(Beginning of Provided passage)

Hardgrave is “bullish on data.” But, he admits, the amount of data RFID generates can be overwhelming. Companies don’t always know what questions to ask or what questions the data can answer. “If a company is not embracing the data and trying to understand the data, it is at a disadvantage,” he says. “They need to know how to process the data and how to make decisions about the data. They have to harness the data in ways others are not. Going forward, data will be the way a company creates or maintains a competitive advantage, and if they don’t do that, they are going to be in trouble.”

Companies must learn how to use all the data they collect to identify trends, Sarma says, adding that trends don’t just leap off the computer screen. Once trends are identified, he says, companies need to understand what they mean. Then, he says, organizations can implement or adjust systems or operations to take advantage of the trends, with expected increases in sales and/or productivity.

Sarma notes that now is the time for companies to take stock of the data at hand and make decisions about how to move forward and remain competitive. “They will hire employees who are innovative, people who can give insights and look for patterns,” he says. “The implication is that for society as a whole, as automation and technology increase, we are moving to an innovation economy. If you don’t innovate, productivity growth passes you by.”

(End of Provided passage)
(Beginning of Study material)

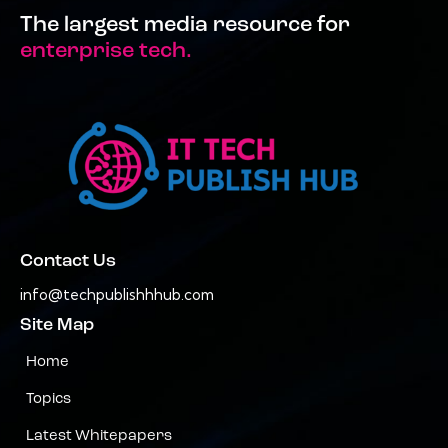
The largest media resource for
enterprise tech.
Contact Us
info@techpublishhhub.com
Site Map
Home
Topics
Latest Whitepapers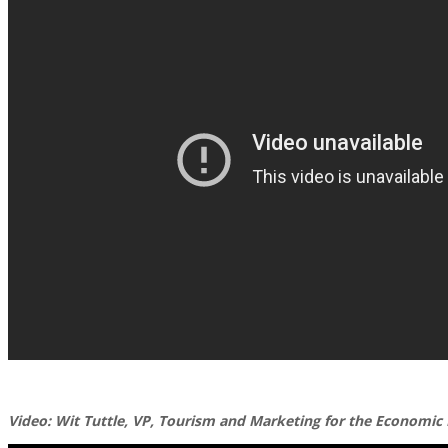
Video: Wit Tuttle, VP, Tourism and Marketing for the Economic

(End of Study material)

- [Assigned task A]:
From the passage on RFID data, reproduce verbatim the part that opens with the words containing "Companies must learn" and closes with "sales and/or productivity.".
- [Assigned task B]:
Continue the passage on RFID data and competitive advantage from the point where it ends.

- [Answer area A]:
Companies must learn how to use all the data they collect to identify trends, Sarma says, adding that trends don’t just leap off the computer screen. Once trends are identified, he says, companies need to understand what they mean. Then, he says, organizations can implement or adjust systems or operations to take advantage of the trends, with expected increases in sales and/or productivity.

- [Answer area B]:
Productivity growth also will be impacted by use—both an increase in the number of companies adopting RFID and an increase in the way firms that have deployed the technology put it to work. “Some analysts’ numbers suggest that only about five percent of retail inventory utilizes RFID, and I think that is probably accurate,” Hardgrave says. “We have a long way to go. We are just seeing the tip of the iceberg here.”

Lower costs are opening the door for more companies to adopt RFID. “When tags were 60 to 80 cents each, the business case to use passive UHF technology was more difficult,” Zimmerman says. “But now, less expensive tags are available, and in some cases it is cheaper for a source manufacturer who may be providing products to multiple clients to put tags on every item, rather than separate it out and run two lines. Now, the tags [in these cases] are available at zero cost to retailers or others in the supply chain.” When supply-chain partners receive tagged assets, he says, it encourages them to use the technology to optimize processes.

“RFID is a technology such that the more you use it, the more efficiencies you gain,” Hardgrave says. “For the retailer, in particular, much of the cost of RFID is in infrastructure. Once in place, the infrastructure ROI improves with every tagged item. If you install a dock door RFID reader, for example, it costs the same to read 100 tags as it does 100,000 million tags.” Higher volumes result in quicker payback, he says, and increased sales, which come with the new RFID efficiencies, will be sustained moving forward with no additional resources. Also sustainable are the lower inventory held and reduced shipping costs (since fewer items are being shipped).

“Early innovators in RFID who began with inventory management are now seeing some really novel ways to create efficiencies and improve customer experiences, Hardgrave says. “We will see even more.”

It may take several more years for RFID to impact economic statistics, but there is certainly opportunity for businesses in any industry to achieve productivity gains today.